Geschichte Steinzeit Bronze- und Eisenzeit Die Römer Mittelalter Bei der Erbteilung 1565 übernahm Graf Wolfgang von Ysenburg-Ronneburg die Regentschaft. 1566 begann er mit dem 21 Jahre dauernden Bau des Kelsterbacher Schlosses, dessen Aussehen vor allem durch einen Stich von Matthäus Merian überliefert ist. Der Sitz des Amtes Langen wurde nach Kelsterbach verlegt. Durch den Glaubensübertritt des Landesherrn wurde Kelsterbach im Jahr 1583 calvinistisch. In diesem Jahr gründete der Graf auch die erste Schule. Nach seinem Tod im Dezember 1597 wurde er in der Kelsterbacher Schlosskapelle beigesetzt. Sein Nachfolger wurde sein Bruder Heinrich, der Wolfgang um 4 Jahre überlebte. In dieser Zeit führte er die ererbten Gebiete wieder dem Luthertum zu. Dies führte zu erheblichen Spannungen im Ysenburger Grafenhaus. Angesichts des nahen Todes handelte Heinrich daher einen Vertrag mit Landgraf Ludwig aus, wonach das Amt Kelsterbach nach seinem Tod an Hessen-Darmstadt fallen sollte, um eine Rückkehr zum reformierten Glauben zu verhindern.

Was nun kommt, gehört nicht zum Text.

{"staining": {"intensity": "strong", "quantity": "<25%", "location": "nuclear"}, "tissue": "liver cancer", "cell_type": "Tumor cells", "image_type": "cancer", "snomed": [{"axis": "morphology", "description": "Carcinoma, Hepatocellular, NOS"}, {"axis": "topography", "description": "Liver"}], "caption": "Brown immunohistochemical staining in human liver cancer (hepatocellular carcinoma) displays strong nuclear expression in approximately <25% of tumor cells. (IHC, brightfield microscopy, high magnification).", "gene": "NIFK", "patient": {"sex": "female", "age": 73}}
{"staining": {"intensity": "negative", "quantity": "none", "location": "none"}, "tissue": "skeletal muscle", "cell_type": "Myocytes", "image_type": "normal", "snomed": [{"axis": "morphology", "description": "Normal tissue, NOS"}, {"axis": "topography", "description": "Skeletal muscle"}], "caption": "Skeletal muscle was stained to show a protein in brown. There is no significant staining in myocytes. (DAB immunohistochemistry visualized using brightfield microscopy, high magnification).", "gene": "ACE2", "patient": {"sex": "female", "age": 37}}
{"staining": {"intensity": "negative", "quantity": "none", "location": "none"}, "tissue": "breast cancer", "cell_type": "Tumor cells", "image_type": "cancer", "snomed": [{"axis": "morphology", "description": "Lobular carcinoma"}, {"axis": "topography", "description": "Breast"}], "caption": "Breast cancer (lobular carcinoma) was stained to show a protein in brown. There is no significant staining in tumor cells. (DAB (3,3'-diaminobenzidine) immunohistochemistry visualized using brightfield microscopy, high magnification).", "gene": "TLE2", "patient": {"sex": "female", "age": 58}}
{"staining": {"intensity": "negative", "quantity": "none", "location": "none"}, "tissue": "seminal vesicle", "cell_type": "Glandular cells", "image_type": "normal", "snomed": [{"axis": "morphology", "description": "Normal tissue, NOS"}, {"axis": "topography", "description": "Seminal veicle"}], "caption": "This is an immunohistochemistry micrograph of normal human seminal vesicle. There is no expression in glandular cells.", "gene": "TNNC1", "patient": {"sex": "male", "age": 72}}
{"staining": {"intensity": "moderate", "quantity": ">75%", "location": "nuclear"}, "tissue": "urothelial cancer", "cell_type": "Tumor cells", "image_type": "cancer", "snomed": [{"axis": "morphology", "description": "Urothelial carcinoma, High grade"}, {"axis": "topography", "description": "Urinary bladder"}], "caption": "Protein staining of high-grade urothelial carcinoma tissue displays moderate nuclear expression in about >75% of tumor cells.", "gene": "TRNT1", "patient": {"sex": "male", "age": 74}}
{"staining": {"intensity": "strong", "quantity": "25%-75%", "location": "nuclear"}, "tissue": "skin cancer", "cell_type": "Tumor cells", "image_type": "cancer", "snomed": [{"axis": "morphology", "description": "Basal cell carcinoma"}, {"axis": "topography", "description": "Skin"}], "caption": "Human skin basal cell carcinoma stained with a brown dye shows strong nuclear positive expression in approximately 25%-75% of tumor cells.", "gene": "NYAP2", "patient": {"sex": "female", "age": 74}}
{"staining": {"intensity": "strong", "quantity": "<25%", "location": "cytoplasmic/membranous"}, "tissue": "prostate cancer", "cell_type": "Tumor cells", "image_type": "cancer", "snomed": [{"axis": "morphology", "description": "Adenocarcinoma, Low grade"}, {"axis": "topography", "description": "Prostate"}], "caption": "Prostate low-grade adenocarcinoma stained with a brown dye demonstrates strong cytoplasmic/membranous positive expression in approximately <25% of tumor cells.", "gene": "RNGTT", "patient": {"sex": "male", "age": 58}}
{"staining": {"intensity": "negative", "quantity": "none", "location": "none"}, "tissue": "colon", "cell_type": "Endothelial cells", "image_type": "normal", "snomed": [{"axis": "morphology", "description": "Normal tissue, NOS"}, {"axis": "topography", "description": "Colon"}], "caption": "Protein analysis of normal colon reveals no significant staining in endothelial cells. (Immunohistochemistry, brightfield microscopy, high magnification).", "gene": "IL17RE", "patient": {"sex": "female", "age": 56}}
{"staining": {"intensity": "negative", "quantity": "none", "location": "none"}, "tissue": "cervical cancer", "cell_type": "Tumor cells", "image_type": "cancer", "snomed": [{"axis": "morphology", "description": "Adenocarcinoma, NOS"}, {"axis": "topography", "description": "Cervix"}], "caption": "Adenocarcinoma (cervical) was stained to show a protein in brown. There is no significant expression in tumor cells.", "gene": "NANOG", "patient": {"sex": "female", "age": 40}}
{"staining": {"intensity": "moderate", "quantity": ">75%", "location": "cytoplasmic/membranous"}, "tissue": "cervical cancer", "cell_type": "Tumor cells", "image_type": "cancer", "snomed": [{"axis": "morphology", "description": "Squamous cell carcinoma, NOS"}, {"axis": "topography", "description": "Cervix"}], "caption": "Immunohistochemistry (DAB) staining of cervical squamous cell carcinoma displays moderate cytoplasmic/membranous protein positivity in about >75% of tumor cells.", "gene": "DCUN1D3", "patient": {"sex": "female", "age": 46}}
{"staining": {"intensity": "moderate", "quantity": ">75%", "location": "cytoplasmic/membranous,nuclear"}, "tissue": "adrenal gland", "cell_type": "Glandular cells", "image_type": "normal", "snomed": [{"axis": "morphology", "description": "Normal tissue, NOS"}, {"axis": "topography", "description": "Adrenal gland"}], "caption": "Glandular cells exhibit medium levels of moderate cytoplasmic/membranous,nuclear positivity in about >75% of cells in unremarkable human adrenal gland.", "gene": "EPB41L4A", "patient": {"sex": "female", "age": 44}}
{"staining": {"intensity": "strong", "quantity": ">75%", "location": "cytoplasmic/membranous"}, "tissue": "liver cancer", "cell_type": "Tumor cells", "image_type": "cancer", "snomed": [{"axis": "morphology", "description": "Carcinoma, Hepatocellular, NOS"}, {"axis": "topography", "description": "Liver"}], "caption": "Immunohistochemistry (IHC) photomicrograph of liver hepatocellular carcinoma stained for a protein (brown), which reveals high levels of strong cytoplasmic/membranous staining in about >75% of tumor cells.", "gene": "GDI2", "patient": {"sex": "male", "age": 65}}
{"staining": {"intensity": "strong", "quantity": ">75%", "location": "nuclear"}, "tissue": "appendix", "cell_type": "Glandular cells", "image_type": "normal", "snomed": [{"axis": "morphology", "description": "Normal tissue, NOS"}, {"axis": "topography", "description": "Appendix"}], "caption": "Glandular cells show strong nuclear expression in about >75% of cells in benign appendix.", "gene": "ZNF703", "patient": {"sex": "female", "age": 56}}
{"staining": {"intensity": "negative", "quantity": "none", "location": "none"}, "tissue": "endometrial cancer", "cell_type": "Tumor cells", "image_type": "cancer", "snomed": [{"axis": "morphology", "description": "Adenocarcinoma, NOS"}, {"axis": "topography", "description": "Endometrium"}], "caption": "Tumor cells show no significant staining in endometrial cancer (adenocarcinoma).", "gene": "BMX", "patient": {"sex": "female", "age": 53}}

Neuzeit Der heimliche Verkauf des Amtes Kelsterbach an Hessen-Darmstadt führte zu langwierigen Rechtsstreitigkeiten vor dem Reichskammergericht, die sich von 1601 bis 1711 mit wechselnden Vorteilen hinzogen und letztlich mit einer vollständigen Niederlage des Hauses Ysenburg-Büdigen endeten. Zwischenzeitlich war das Kelsterbacher Schloss im Dreißigjährigen Krieg durch die Schweden zerstört worden. Landgraf Ernst Ludwig plante ob der verkehrsgünstigen Lage, Kelsterbach zu einer Handwerkerstadt auszubauen. Von 1699 bis 1712 wurde dazu die großzügig angelegte heute noch bestehende Neukelsterbacher Straße mit zweigeschossigen Wohn- und Arbeitshäusern errichtet, in der calvinistische Flüchtlinge angesiedelt werden sollten. Vielfältige Probleme führten zum Scheitern dieses Vorhabens. Mitte des 18. Jh. übernahm Landgraf Ludwig VIII. eine zuvor private Fayence-Fabrik, um daraus eine Porzellanmanufaktur zu machen. Der in Meißen ausgebildete Porzellanmaler Christian Daniel Busch wurde mit deren Leitung beauftragt. Namhaftester in Kelsterbach arbeitender Porzellankünstler war Carl Vogelmann. Die Manufaktur (Kelsterbacher Porzellan) bestand nur zwischen den Jahren 1761 bis 1768, ihre Produkte sind in der Großherzoglich-Hessischen Porzellansammlung in Darmstadt ausgestellt und können in einem Online-Katalog eingesehen werden. 2011 wurden im Prinz-Georg-Palais in Darmstadt die Sammlungsteile mit Kelsterbacher Porzellan anlässlich der 250 Jahrfeier der Manufaktur gezeigt. 1756 wurde der Amtssitz nach Mörfelden verlegt, der Name Amt Kelsterbach blieb dennoch bestehen.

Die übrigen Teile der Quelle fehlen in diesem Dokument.